Tschüss, Trainer Bereits nach sechs Spieltagen hieß es „Tschüss, Erhan Atici“. Der ambitionierte Vorjahresdritte SSV Zuffenhausen trennte sich in Anbetracht von bis dahin nur sieben Zählern auf dem eigenen Konto von seinem Coach. Nachfolger ist seitdem Aticis Co-Trainer Nevzat Dursun. Zwei Spieltage länger war das Haltbarkeitsdatum von Ivo Ilijasevic beim TB Untertürkheim. Seine Bilanz diente aber auch nicht als Bewerbung: acht Spiele, zwei Punkte. Insgesamt sieben Jahre als Spieler und Trainer war er beim Gehrenwaldclub aktiv, die vergangenen beiden Jahre als Chefcoach. Seinem Nachfolger Michael Kienzle ist der große Wurf aber auch noch nicht gelungen. Seine Ausbeute: sieben Spiele, zwei Punkte.

Ein Spieltag voller Action Potzblitz, was war denn am sechsten Spieltag alles los – da spielte die Liga verrückt. Insgesamt neun Platzverweise gab es, viermal glatt Rot und fünfmal Gelb-Rot. Vor allem im Derby zwischen dem SSV Zuffenhausen und der Sportvg Feuerbach – Endstand 0:2 – ging es rund. Die beiden Zuffenhausener Nevzat Dursun und Sedad Köylü sahen ebenso Rot wie der Feuerbacher Jonathan Kahsay, und dessen Mitspieler Luca Lombardi musste mit Gelb-Rot früher Schluss machen. Zudem brachte der Spieltag tragische Momente mit sich. Insgesamt rückte bei den acht Partien an diesem 5. Oktober dreimal der Krankenwagen an, einmal auch in dem angesprochenem Derby.

Torreiche Runde Bis jetzt sind insgesamt 614 Tore gefallen, was einen Schnitt von 5,1 Toren pro Partie macht. Dabei waren die 16 Vereine am letzten Spieltag des Kalenderjahrs am treffsichersten. Bei den acht Begegnungen hieß es 52-mal „Tor“ – ein Schnitt von 6,5 Treffern pro Begegnung. Tore-Negativrekord war am 33. Spieltag: 33 Treffer bedeuteten rund 4,1 pro Partie.

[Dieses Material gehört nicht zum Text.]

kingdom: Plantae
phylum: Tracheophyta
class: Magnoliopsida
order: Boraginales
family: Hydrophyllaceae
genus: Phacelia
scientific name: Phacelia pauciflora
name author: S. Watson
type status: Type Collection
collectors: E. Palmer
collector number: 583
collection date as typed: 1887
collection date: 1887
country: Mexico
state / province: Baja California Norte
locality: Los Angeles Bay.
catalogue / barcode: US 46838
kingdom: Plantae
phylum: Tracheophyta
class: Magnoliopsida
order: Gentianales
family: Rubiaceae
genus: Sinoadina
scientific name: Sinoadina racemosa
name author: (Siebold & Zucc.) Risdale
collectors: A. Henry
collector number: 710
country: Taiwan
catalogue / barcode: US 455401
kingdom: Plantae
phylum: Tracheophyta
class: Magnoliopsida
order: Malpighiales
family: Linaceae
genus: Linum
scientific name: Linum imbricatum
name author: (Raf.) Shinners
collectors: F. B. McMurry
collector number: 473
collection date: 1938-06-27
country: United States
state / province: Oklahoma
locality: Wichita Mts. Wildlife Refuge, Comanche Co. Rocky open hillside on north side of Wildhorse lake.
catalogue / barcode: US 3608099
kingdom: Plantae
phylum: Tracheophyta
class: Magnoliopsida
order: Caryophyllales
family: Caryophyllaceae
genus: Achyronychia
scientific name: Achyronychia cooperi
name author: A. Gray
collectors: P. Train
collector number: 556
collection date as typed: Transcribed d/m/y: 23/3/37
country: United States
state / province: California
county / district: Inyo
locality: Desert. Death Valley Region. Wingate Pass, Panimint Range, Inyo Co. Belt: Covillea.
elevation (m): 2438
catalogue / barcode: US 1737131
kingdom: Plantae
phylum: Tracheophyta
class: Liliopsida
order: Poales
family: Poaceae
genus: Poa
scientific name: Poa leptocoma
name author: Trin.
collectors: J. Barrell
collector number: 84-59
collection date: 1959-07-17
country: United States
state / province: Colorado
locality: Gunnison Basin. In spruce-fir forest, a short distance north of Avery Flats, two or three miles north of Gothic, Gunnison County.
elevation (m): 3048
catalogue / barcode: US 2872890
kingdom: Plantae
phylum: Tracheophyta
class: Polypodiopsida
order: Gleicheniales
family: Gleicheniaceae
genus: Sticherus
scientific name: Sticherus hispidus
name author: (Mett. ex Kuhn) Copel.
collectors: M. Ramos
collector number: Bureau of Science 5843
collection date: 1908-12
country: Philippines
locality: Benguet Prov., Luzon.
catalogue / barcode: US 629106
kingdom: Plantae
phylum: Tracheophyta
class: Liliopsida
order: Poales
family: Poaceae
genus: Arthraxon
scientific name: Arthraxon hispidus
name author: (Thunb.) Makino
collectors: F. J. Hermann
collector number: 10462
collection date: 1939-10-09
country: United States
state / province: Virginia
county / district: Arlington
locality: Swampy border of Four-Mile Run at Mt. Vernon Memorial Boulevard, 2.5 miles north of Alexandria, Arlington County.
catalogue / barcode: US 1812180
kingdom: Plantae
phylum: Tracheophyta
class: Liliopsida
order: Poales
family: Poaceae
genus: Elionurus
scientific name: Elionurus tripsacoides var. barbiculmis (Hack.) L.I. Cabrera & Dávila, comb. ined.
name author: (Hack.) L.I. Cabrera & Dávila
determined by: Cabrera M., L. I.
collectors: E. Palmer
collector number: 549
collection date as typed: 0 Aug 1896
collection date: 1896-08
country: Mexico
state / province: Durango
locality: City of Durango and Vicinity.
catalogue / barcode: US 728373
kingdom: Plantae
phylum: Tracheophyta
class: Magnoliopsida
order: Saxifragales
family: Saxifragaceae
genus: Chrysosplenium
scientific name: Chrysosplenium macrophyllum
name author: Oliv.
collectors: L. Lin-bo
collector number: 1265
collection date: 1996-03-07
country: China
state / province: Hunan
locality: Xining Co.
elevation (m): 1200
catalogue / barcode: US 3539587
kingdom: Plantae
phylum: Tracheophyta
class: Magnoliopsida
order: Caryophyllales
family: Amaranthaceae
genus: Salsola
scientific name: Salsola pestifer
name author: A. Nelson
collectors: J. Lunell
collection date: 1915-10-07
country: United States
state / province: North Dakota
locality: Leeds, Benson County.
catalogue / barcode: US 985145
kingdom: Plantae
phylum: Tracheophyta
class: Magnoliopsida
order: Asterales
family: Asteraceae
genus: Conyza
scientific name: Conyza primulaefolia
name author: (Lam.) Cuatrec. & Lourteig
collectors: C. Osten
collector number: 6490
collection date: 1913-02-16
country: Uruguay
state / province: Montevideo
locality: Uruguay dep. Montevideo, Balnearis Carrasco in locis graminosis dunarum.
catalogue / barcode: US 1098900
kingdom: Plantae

Fair geht vor Die Fairnesstabelle wird vom Aufsteiger TSV Weilimdorf II angeführt. Dieser sah 24 Gelbe und jeweils eine Gelb-Rote und Rote Karte. Zweiter ist der TSV Münster mit 34 Gelben Karten, jedoch ohne einen einzigen Platzverweis. Dahinter der TV Zazenhausen. Dessen Spieler sahen 30-mal Gelb und ebenfalls kein einziges Mal Rot. Eine Gelb-Rote und drei weitere Gelbe Karten stehen aber noch auf dem „Negativkonto“ des Funktionärsteams von Trainer Stefan Schuon. Diese gab es jeweils für einen Offiziellen. Schlusslicht in dieser Stastik ist die Sportvg Feuerbcah. Insgesamt 53 Gelbe, davon zwei für Offizielle, sowie zwei Ampelkarten und zwei Rote Karten bedeuten Liga-Minusrekord.